WHAT’S THE URGENCY OF PREVENTING COURT ENTRY OF THE JUDGMENT IF I KNOW THAT I OWE THE DEBT?
It is important for many reasons to get legal advice quickly about what to do about the lawsuit, regardless if you believe you owe the money. Because:
- A judgment gives the creditor some serious tools to use against you for collecting the debt. This includes not just the usual garnishing of your wages and checking/savings accounts. You can be ordered to appear at court to testify under oath about everything you own. Your assets could be seized by the sheriff to pay the debt. The judgment can become a lien on any real estate you own, not just locally but anywhere, and not just real estate solely in your name but those shared with others (such as with your siblings through an inheritance).
- You may have defenses you aren’t aware of. For example, the statute of limitations may have expired, the suing collection company may not have a right to collect on that debt, or the creditor may have sued in the wrong court. Creditors are often not very careful, and constantly file lawsuits—and get judgments—that are not legally or procedurally appropriate. But once a judgment is entered, it is very difficult and expensive to undo, if it can be at all.
- The allegations in a lawsuit, which are then effectively incorporated into a judgment, may make that debt more difficult, or even impossible, to discharge (legally write off) in bankruptcy.
- The lien that the judgment creates on your home may be impossible to get out of, with the result that you would have to pay a debt that you may not otherwise have had to pay. That judgment lien can often give the judgment creditor the right to foreclose on your home. Even in the best of circumstances, taking that lien off your home will cost you money.
WHAT IF I WAS SUED A COUPLE MONTHS AGO AND THE CREDITOR ALREADY GOT A JUDGMENT?
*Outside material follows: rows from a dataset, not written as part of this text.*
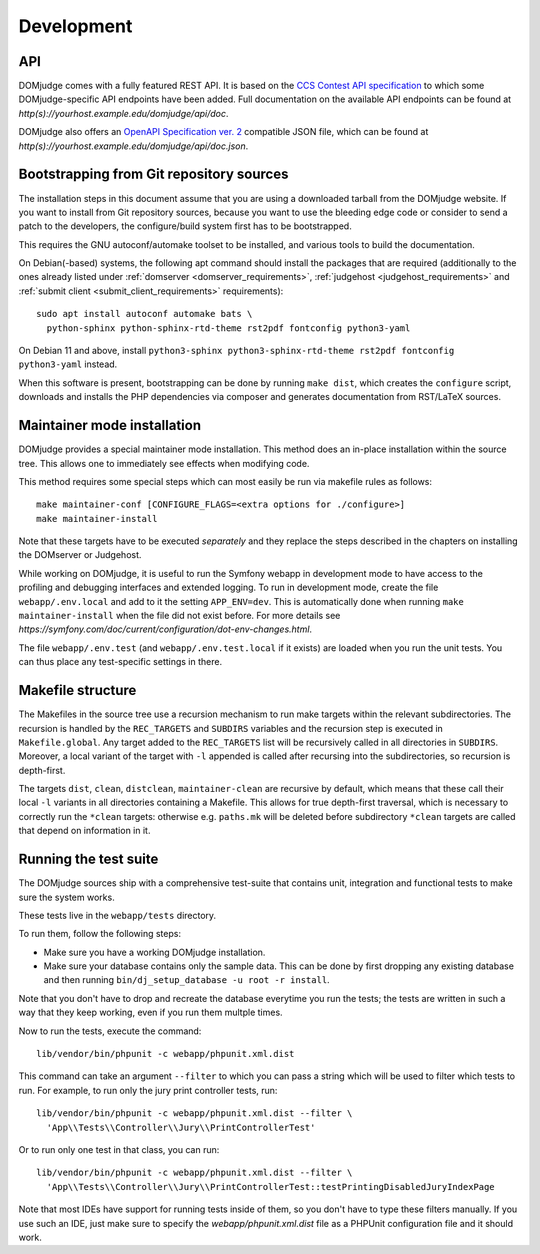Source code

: Development
===========

.. _API:

API
---
DOMjudge comes with a fully featured REST API. It is based on the
`CCS Contest API specification
<https://clics.ecs.baylor.edu/index.php?title=Contest_API>`_
to which some DOMjudge-specific API endpoints have been added. Full documentation
on the available API endpoints can be found at
`http(s)://yourhost.example.edu/domjudge/api/doc`.

DOMjudge also offers an
`OpenAPI Specification ver. 2
<https://swagger.io/docs/specification/2-0/basic-structure/>`_
compatible JSON file, which can be found at
`http(s)://yourhost.example.edu/domjudge/api/doc.json`.


Bootstrapping from Git repository sources
-----------------------------------------
The installation steps in this document assume that you are using a
downloaded tarball from the DOMjudge website. If you want to install
from Git repository sources, because you want to use the bleeding edge
code or consider to send a patch to the developers, the
configure/build system first has to be bootstrapped.

This requires the GNU autoconf/automake toolset to be installed,
and various tools to build the documentation.

On Debian(-based) systems, the following apt command should
install the packages that are required (additionally to the ones
already listed under
:ref:`domserver <domserver_requirements>`,
:ref:`judgehost <judgehost_requirements>` and
:ref:`submit client <submit_client_requirements>` requirements)::

  sudo apt install autoconf automake bats \
    python-sphinx python-sphinx-rtd-theme rst2pdf fontconfig python3-yaml

On Debian 11 and above, install
``python3-sphinx python3-sphinx-rtd-theme rst2pdf fontconfig python3-yaml`` instead.

When this software is present, bootstrapping can be done by running
``make dist``, which creates the ``configure`` script,
downloads and installs the PHP dependencies via composer and
generates documentation from RST/LaTeX sources.

Maintainer mode installation
----------------------------
DOMjudge provides a special maintainer mode installation.
This method does an in-place installation within the source
tree. This allows one to immediately see effects when modifying
code.

This method requires some special steps which can most easily
be run via makefile rules as follows::

  make maintainer-conf [CONFIGURE_FLAGS=<extra options for ./configure>]
  make maintainer-install

Note that these targets have to be executed *separately* and
they replace the steps described in the chapters on installing
the DOMserver or Judgehost.

While working on DOMjudge, it is useful to run the Symfony webapp in
development mode to have access to the profiling and debugging
interfaces and extended logging. To run in development mode, create
the file ``webapp/.env.local`` and add to it the setting
``APP_ENV=dev``. This is automatically done when running ``make
maintainer-install`` when the file did not exist before.
For more details see
`https://symfony.com/doc/current/configuration/dot-env-changes.html`.

The file ``webapp/.env.test`` (and ``webapp/.env.test.local`` if it
exists) are loaded when you run the unit tests. You can thus place any
test-specific settings in there.

Makefile structure
------------------
The Makefiles in the source tree use a recursion mechanism to run make
targets within the relevant subdirectories. The recursion is handled
by the ``REC_TARGETS`` and ``SUBDIRS`` variables and the
recursion step is executed in ``Makefile.global``. Any target
added to the ``REC_TARGETS`` list will be recursively called in
all directories in ``SUBDIRS``. Moreover, a local variant of the
target with ``-l`` appended is called after recursing into the
subdirectories, so recursion is depth-first.

The targets ``dist``, ``clean``, ``distclean``, ``maintainer-clean``
are recursive by default, which means that these call their local
``-l`` variants in all directories containing a Makefile. This
allows for true depth-first traversal, which is necessary to correctly
run the ``*clean`` targets: otherwise e.g. ``paths.mk`` will
be deleted before subdirectory ``*clean`` targets are called that
depend on information in it.

Running the test suite
----------------------

The DOMjudge sources ship with a comprehensive test-suite that contains
unit, integration and functional tests to make sure the system works.

These tests live in the ``webapp/tests`` directory.

To run them, follow the following steps:

* Make sure you have a working DOMjudge installation.
* Make sure your database contains only the sample data. This can be done by
  first dropping any existing database and then running
  ``bin/dj_setup_database -u root -r install``.

Note that you don't have to drop and recreate the database everytime you run the
tests; the tests are written in such a way that they keep working, even if you
run them multple times.

Now to run the tests, execute the command::

  lib/vendor/bin/phpunit -c webapp/phpunit.xml.dist

This command can take an argument ``--filter`` to which you can pass a string
which will be used to filter which tests to run. For example, to run only the
jury print controller tests, run::

  lib/vendor/bin/phpunit -c webapp/phpunit.xml.dist --filter \
    'App\\Tests\\Controller\\Jury\\PrintControllerTest'

Or to run only one test in that class, you can run::

  lib/vendor/bin/phpunit -c webapp/phpunit.xml.dist --filter \
    'App\\Tests\\Controller\\Jury\\PrintControllerTest::testPrintingDisabledJuryIndexPage

Note that most IDEs have support for running tests inside of them, so you don't
have to type these filters manually. If you use such an IDE, just make sure to
specify the `webapp/phpunit.xml.dist` file as a PHPUnit configuration file and
it should work.
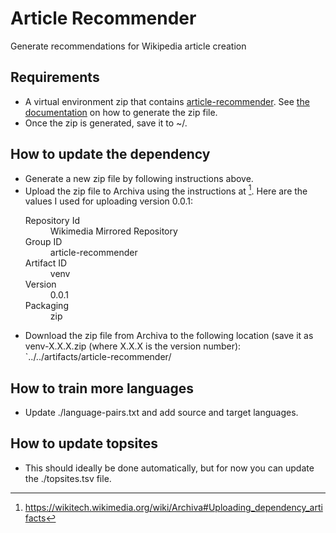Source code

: * Article Recommender
  Generate recommendations for Wikipedia article creation

** Requirements
   - A virtual environment zip that contains [[https://gerrit.wikimedia.org/r/#/admin/projects/research/article-recommender][article-recommender]]. See
     [[https://gerrit.wikimedia.org/r/#/admin/projects/research/article-recommender/deploy][the documentation]] on how to generate the zip file.
   - Once the zip is generated, save it to ~/.

** How to update the dependency
   - Generate a new zip file by following instructions above.
   - Upload the zip file to Archiva using the instructions at [fn:1].
     Here are the values I used for uploading version 0.0.1:
     + Repository Id :: Wikimedia Mirrored Repository
     + Group ID :: article-recommender
     + Artifact ID :: venv
     + Version :: 0.0.1
     + Packaging :: zip
   - Download the zip file from Archiva to the following location (save
     it as venv-X.X.X.zip (where X.X.X is the version number):
     `../../artifacts/article-recommender/

[fn:1] https://wikitech.wikimedia.org/wiki/Archiva#Uploading_dependency_artifacts

** How to train more languages
   - Update ./language-pairs.txt and add source and target languages.

** How to update topsites
   - This should ideally be done automatically, but for now you can
     update the ./topsites.tsv file.


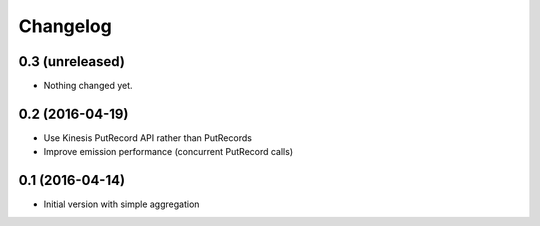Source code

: Changelog
=========

0.3 (unreleased)
----------------

- Nothing changed yet.


0.2 (2016-04-19)
----------------

- Use Kinesis PutRecord API rather than PutRecords
- Improve emission performance (concurrent PutRecord calls)


0.1 (2016-04-14)
----------------

- Initial version with simple aggregation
The “automatic stay” referred to above also stops “the enforcement . . . of a judgment obtained before the commencement of the case . . . .” See Section 362(a)(2). That includes stopping garnishments—either a pending or a new one—and any other means of collecting the judgment.
If the judgment attached as a lien to your home, under many circumstances that judgment lien can be “avoided”—unattached from your home, though bankruptcy. Whether that is possible depends on the value of the home and the amount of equity in it compared to the homestead exemption that applies to your home. If such a judgment lien “avoidance” can be done, this is available under either Chapter 7 or 13.
AFTER THE LAWSUIT IS STOPPED, WHAT ACTUALLY HAPPENS TO THAT LAWSUIT?
If the bankruptcy was filed before a judgment was entered, the lawsuit will get dismissed, either affirmatively by the creditor’s attorney, or by that court for lack of activity in the case after a certain amount of time.
If a judgment was entered, the judgment will generally be and remain on your credit record, even though the creditor will have no right to exercise any of the normal rights of a judgment (other than possible lien rights).
This all assumes that you do in fact discharge the underlying debt through your bankruptcy case. If you fail to do so, as soon as your bankruptcy case is over the “automatic stay” will expire. The creditor would be able to get a judgment against you, if it had not before your bankruptcy was file, and if it had, it would be able to collect on that judgment. It’s clear that if you file a bankruptcy case to deal with a lawsuit, it’s crucial that you follow through and complete it successfully.